BEBERAPA hari yang lalu bangsa kita memperingati Hari Bela Negara, tepatnya setiap 19 Desember. Tahun ini adalah peringatan yang ke-71, namun sepertinya gaungnya masih terbatas pada adanya upacara di instansi pemerintah dan tentu kualitas kesadaran warganegara terkait bela negara perlu menjadi kajian kita semua.
Bahkan masih banyak yang belum mengetahuinya, 19 Desember 1948 merupakan hari bersejarah bagi bangsa Indonesia memperingati terbentuknya Pemerintahan Darurat Republik Indonesia, untuk mengisi kekosongan kepemimpinan Pemerintahan negara Kesatuan Republik (NKRI) dalam rangka bela negara.
Mengapa negara harus dibela?
Dalam konsepsi geopolitik, negara adalah semacam organisme yang hidup. Yang mengikuti siklus alamiah seperti manusia, yaitu lahir, tumbuh, berkembang, maju, kemudian menyusut dan ahirnya mati.
Eksistensi bangsa dan negara juga senantiasa menghadapi beragam ancaman yang bersifat multidimensi.
Bela negara harus menjadi perhatian dan komitmen kita semua.

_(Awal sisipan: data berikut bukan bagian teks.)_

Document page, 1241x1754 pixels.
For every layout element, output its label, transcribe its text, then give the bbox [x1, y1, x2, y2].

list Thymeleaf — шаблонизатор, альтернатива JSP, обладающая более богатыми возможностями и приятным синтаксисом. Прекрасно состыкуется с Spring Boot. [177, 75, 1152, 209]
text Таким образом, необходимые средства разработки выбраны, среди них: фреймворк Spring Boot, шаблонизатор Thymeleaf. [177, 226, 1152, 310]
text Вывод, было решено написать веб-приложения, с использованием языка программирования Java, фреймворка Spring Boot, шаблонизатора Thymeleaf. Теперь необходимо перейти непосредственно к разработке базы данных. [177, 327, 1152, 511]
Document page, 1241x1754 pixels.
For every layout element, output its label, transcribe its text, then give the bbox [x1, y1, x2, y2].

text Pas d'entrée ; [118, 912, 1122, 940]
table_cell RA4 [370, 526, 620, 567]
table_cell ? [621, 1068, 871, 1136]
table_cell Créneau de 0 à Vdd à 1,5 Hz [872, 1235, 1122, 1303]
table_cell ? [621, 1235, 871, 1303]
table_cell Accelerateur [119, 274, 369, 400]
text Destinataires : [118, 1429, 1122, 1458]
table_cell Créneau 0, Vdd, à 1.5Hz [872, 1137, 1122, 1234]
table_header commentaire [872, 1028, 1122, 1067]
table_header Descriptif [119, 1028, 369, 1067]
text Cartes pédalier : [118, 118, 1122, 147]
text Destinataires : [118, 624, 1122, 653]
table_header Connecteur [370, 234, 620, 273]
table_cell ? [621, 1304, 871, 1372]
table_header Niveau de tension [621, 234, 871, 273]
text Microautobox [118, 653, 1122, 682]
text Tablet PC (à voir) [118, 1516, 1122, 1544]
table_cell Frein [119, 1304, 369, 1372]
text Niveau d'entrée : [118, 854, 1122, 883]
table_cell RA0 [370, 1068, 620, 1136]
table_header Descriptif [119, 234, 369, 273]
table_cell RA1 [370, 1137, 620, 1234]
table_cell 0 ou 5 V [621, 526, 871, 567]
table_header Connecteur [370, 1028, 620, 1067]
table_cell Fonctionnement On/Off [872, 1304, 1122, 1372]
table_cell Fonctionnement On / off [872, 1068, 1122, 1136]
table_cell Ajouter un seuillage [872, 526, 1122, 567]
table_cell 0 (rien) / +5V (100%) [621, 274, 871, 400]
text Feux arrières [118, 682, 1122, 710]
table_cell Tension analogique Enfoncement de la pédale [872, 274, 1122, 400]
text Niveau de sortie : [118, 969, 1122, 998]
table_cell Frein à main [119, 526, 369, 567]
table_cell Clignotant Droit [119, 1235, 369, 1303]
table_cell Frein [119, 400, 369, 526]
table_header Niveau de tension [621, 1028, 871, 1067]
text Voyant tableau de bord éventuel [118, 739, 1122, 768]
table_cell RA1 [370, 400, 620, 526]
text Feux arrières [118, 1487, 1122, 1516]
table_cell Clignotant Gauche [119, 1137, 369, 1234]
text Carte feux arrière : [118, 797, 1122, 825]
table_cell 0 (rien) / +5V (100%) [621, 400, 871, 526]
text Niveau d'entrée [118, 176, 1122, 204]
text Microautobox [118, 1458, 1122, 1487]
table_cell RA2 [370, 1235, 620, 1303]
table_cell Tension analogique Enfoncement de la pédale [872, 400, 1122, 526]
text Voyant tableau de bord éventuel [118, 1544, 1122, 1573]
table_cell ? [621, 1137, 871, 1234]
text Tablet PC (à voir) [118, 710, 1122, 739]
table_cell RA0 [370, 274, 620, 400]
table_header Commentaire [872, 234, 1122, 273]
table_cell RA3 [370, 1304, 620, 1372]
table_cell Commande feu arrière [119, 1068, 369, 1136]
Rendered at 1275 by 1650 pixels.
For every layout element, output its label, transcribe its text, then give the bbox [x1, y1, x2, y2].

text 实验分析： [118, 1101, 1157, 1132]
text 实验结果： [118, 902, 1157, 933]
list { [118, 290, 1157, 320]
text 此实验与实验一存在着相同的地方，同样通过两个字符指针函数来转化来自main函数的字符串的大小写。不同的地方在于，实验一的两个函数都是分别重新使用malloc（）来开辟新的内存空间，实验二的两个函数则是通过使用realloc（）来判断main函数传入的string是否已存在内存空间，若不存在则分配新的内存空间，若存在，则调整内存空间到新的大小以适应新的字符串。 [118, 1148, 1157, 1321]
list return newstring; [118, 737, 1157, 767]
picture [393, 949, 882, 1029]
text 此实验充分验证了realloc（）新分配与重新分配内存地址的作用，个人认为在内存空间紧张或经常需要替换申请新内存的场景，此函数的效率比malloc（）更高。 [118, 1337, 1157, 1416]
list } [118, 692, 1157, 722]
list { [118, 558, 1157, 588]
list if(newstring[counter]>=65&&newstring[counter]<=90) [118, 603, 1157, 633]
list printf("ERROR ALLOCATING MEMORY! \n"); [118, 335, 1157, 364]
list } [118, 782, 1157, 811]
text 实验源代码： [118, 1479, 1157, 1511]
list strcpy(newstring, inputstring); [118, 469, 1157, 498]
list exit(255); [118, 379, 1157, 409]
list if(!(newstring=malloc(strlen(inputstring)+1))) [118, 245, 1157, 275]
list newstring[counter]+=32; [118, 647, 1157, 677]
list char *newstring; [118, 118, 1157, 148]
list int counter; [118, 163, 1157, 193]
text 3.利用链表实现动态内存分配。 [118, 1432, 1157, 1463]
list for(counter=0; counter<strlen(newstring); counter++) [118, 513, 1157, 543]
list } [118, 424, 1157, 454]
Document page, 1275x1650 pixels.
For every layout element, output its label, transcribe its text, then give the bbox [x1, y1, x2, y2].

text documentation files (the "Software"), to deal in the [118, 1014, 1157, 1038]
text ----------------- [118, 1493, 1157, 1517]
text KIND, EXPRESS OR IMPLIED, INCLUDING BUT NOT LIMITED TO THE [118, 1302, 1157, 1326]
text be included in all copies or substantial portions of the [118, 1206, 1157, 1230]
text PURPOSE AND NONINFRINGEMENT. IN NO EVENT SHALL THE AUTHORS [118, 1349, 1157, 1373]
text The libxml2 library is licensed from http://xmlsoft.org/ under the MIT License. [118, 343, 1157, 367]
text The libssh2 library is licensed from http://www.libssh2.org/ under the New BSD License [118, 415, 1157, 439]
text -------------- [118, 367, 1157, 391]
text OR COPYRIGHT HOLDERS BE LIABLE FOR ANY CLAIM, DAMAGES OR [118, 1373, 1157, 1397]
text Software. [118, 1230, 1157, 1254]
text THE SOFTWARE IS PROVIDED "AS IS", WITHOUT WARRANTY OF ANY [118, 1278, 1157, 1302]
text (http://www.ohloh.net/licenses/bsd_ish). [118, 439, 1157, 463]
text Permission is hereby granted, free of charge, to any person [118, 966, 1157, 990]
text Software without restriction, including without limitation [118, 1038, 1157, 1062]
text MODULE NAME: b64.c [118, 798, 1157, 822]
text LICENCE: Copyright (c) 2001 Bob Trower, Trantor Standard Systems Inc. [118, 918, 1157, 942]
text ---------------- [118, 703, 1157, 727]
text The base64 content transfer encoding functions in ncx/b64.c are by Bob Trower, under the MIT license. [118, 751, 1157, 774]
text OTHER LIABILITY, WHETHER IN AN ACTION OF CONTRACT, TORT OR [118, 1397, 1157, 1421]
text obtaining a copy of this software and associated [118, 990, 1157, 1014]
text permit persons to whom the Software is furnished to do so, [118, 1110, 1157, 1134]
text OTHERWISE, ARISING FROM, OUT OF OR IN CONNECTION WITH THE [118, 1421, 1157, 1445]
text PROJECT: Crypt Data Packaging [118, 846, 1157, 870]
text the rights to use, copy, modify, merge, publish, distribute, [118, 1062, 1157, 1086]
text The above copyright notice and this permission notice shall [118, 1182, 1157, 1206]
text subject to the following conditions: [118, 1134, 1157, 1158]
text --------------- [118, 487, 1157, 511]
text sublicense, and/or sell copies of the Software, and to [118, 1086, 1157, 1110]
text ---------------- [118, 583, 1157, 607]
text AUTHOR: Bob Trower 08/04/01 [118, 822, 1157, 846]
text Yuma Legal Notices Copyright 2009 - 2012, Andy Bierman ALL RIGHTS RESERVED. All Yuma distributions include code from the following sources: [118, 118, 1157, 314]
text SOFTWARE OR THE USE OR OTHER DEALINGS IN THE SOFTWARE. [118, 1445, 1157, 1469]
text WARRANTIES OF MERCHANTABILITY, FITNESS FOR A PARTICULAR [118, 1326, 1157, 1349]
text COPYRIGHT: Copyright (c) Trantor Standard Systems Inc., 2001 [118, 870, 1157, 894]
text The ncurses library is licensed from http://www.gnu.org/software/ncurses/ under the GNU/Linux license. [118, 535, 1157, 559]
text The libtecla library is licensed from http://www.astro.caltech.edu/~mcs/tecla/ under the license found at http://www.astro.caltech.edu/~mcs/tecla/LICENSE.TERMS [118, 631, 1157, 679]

Presiden Jokowi dalam amanat hari bela negara mengatakan, bela negara bukan hanya alat apabila negara dan bangsa menghadapi ancaman, tapi juga bisa menjadi alat untuk mencapai tujuan nasional bangsa.
Untuk itu, bela negara perlu disesuaikan dengan kondisi kekinian masyarakat sebagai wujud aktualisasi, serta dilandasi sinergi semua pemangku kepentingan, sehingga terwujud kekuatan yang besar untuk mencapai tujuan besar bangsa.
Maka diperlukan sumber daya unggul bangsa, termasuk semberdaya manusia Indonesia yang paripurna. Yang menurut Presiden Jokowi, manusia paripurna tidak hanya memiliki kapasitas dan keterampilan yang tinggi, namun manusia paripurna adalah makhluk Tuhan yang bisa mensyukuri berkah kebhinekaan, mampu bekerja sama, dan siap menghadapi persaingan global yang kompetitif.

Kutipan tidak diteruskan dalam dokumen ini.